Put the lines of the data that fall between the line holding "common name: Cross orbweaver" and the line holding "common name: Northern mockingbird", inclusive, into a JSON list of strings, one string per line, with blank lines omitted.

▶ _Provided records_:
^^^^^^^^^^^^^^^^
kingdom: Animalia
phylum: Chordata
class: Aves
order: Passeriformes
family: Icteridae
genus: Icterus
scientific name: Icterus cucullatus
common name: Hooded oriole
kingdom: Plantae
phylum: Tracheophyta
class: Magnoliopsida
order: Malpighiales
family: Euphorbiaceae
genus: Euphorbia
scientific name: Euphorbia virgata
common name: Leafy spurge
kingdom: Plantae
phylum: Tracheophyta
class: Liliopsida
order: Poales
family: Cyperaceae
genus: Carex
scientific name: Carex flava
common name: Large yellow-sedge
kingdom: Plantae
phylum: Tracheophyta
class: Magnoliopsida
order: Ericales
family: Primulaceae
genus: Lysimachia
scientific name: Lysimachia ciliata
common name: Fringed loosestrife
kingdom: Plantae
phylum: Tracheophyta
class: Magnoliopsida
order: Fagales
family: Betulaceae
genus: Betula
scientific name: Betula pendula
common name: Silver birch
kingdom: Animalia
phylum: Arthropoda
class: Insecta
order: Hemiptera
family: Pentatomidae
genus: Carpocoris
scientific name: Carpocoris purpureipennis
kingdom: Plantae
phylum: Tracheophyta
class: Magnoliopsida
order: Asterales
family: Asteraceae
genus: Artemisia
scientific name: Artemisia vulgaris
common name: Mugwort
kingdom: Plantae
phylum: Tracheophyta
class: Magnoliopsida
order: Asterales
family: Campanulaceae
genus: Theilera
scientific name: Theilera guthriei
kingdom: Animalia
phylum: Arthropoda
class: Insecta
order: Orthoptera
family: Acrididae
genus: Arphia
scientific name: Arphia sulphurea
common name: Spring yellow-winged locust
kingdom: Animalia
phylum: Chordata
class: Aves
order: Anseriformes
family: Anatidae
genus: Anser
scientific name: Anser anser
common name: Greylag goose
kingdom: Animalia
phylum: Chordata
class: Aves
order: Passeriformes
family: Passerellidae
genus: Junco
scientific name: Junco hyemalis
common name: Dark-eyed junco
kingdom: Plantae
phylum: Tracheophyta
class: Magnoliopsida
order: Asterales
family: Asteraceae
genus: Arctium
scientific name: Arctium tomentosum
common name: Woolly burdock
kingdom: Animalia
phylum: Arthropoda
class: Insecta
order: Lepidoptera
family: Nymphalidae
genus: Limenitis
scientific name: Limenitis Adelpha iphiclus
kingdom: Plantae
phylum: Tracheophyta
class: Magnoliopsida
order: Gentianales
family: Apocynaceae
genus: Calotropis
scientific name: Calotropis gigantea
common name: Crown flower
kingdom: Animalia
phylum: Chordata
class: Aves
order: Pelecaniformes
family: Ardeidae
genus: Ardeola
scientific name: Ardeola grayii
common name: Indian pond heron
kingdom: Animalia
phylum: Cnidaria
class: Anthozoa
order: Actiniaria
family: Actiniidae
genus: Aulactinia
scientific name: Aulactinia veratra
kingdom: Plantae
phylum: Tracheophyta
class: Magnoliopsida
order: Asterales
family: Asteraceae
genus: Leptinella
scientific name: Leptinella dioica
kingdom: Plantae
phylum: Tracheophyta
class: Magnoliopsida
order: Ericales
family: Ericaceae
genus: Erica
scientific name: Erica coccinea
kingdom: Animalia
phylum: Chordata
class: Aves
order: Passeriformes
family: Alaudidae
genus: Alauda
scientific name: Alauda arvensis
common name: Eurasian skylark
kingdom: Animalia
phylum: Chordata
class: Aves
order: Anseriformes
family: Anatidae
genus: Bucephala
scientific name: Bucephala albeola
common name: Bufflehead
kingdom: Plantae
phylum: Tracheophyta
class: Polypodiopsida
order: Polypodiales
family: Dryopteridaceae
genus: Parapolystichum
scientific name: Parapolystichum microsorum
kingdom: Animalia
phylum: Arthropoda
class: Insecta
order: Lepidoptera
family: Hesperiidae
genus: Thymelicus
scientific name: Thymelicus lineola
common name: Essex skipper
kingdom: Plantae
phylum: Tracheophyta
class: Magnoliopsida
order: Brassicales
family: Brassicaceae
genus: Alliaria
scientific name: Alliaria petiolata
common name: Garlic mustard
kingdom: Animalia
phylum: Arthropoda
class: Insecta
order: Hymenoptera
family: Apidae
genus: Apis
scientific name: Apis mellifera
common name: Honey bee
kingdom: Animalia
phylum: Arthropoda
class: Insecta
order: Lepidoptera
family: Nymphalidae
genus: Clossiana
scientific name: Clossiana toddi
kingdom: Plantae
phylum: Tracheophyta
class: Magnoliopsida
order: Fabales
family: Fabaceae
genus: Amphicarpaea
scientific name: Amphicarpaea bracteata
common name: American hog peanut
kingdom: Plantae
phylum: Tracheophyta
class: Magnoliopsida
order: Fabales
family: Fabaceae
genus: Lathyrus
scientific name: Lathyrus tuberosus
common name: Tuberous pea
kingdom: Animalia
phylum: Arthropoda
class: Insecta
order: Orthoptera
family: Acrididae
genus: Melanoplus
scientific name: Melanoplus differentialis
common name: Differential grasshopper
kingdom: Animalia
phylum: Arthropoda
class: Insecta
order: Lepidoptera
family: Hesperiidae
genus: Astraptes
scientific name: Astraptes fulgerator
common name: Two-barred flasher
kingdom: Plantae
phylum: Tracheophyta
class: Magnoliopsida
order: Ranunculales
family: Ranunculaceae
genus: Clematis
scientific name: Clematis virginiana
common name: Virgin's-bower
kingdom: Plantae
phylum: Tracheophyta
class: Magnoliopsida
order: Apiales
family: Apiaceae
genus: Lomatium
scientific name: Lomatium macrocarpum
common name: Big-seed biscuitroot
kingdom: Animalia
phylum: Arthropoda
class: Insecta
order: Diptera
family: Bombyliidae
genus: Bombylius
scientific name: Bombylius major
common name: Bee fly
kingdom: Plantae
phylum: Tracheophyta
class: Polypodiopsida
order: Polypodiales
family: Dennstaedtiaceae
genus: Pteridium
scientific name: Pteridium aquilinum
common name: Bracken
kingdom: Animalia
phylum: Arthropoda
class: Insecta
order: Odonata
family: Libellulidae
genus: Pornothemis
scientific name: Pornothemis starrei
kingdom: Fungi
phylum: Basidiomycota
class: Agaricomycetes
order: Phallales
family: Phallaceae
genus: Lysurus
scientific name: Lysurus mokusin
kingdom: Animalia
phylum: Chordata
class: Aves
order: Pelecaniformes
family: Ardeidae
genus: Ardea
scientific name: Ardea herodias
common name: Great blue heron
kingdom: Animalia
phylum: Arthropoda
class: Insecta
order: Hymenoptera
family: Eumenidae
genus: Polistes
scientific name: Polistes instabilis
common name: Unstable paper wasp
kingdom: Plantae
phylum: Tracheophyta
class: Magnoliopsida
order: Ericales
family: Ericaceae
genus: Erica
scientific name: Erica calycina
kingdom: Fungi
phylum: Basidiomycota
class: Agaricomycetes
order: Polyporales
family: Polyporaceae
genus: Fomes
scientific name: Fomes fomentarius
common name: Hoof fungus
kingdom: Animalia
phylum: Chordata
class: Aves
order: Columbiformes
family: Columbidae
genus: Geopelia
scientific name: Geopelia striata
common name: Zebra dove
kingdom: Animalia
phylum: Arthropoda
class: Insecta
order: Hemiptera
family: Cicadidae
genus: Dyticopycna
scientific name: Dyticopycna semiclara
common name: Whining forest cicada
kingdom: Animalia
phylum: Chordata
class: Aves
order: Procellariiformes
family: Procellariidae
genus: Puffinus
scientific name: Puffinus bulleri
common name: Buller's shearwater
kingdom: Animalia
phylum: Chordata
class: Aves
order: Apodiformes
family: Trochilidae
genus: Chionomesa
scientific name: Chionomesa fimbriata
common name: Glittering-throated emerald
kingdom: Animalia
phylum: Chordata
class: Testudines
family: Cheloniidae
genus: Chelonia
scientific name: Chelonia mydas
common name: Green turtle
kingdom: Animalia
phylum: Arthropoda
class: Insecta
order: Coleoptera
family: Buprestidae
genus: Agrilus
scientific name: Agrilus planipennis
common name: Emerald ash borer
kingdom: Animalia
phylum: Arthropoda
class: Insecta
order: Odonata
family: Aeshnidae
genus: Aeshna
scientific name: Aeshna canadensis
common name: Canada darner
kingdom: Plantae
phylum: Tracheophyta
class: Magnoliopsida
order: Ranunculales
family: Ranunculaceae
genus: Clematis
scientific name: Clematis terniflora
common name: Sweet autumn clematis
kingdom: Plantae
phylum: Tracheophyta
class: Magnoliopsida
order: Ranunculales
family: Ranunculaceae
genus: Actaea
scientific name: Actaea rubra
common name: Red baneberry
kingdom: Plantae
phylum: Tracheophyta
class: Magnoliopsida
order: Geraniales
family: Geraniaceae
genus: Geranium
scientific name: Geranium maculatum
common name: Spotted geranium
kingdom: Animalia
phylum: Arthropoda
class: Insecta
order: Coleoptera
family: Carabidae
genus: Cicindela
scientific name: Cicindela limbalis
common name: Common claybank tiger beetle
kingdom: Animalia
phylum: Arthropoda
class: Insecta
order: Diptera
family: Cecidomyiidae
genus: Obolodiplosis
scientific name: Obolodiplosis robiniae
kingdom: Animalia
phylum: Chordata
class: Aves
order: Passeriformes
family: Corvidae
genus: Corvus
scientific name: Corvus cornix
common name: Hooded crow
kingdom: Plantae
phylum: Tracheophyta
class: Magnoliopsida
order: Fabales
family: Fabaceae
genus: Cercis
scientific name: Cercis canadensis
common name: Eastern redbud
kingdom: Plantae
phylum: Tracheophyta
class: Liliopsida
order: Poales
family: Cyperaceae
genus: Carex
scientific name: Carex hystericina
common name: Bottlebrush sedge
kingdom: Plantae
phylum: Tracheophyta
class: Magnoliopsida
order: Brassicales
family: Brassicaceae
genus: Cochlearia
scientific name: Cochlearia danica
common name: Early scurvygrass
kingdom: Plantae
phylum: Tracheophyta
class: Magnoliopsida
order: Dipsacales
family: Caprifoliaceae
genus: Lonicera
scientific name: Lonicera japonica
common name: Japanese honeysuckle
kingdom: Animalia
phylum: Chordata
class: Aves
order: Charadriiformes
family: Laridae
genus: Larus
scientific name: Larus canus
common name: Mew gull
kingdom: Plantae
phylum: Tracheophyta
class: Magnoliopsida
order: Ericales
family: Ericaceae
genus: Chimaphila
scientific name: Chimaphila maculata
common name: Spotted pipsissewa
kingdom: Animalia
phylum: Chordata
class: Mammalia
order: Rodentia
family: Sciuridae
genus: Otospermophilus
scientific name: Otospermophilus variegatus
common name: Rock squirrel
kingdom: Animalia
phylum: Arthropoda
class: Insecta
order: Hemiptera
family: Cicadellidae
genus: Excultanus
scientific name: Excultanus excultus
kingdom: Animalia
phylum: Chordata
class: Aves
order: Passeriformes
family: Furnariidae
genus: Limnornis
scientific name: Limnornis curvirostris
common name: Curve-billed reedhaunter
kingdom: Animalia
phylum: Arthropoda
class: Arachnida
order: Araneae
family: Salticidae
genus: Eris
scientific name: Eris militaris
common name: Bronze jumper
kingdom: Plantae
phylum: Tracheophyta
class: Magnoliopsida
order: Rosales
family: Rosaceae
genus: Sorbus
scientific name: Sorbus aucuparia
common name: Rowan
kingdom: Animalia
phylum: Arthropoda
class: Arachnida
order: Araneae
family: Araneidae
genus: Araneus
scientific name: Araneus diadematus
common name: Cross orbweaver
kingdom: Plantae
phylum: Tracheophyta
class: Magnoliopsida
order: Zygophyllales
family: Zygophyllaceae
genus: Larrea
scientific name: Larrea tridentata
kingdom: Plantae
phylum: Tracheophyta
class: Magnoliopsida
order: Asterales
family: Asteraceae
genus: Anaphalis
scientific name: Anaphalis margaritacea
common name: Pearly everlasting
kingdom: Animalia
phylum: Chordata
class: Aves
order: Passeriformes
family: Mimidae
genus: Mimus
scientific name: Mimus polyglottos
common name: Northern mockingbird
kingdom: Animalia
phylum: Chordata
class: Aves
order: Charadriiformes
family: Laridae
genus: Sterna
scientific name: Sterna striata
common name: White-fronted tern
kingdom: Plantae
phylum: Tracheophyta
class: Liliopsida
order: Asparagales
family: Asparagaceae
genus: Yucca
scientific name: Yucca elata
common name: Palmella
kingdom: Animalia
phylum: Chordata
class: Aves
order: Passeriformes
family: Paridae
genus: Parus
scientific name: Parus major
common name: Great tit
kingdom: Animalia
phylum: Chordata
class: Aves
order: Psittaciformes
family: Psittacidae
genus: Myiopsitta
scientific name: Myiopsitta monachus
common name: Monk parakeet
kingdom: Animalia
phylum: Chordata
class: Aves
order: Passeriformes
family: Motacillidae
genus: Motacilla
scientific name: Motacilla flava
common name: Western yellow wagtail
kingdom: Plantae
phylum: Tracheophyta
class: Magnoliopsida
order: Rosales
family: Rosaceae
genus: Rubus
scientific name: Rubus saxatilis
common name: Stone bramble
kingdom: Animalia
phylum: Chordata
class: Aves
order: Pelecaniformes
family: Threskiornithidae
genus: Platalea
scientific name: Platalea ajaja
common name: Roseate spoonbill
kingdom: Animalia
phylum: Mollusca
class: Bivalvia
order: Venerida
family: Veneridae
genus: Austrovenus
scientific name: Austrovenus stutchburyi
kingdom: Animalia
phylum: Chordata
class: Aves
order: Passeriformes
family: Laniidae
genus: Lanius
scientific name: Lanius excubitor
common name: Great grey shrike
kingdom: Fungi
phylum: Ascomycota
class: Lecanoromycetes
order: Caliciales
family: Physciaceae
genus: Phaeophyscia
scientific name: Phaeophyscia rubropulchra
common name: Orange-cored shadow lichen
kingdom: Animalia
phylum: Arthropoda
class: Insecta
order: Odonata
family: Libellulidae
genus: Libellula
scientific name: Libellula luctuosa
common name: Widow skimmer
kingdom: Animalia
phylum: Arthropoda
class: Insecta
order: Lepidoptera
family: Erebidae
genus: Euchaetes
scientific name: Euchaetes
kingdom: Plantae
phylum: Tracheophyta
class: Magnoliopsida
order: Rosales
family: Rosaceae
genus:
^^^^^^^^^^^^^^^^
▶ _Task solution_:
[
  "common name: Cross orbweaver",
  "kingdom: Plantae",
  "phylum: Tracheophyta",
  "class: Magnoliopsida",
  "order: Zygophyllales",
  "family: Zygophyllaceae",
  "genus: Larrea",
  "scientific name: Larrea tridentata",
  "kingdom: Plantae",
  "phylum: Tracheophyta",
  "class: Magnoliopsida",
  "order: Asterales",
  "family: Asteraceae",
  "genus: Anaphalis",
  "scientific name: Anaphalis margaritacea",
  "common name: Pearly everlasting",
  "kingdom: Animalia",
  "phylum: Chordata",
  "class: Aves",
  "order: Passeriformes",
  "family: Mimidae",
  "genus: Mimus",
  "scientific name: Mimus polyglottos",
  "common name: Northern mockingbird"
]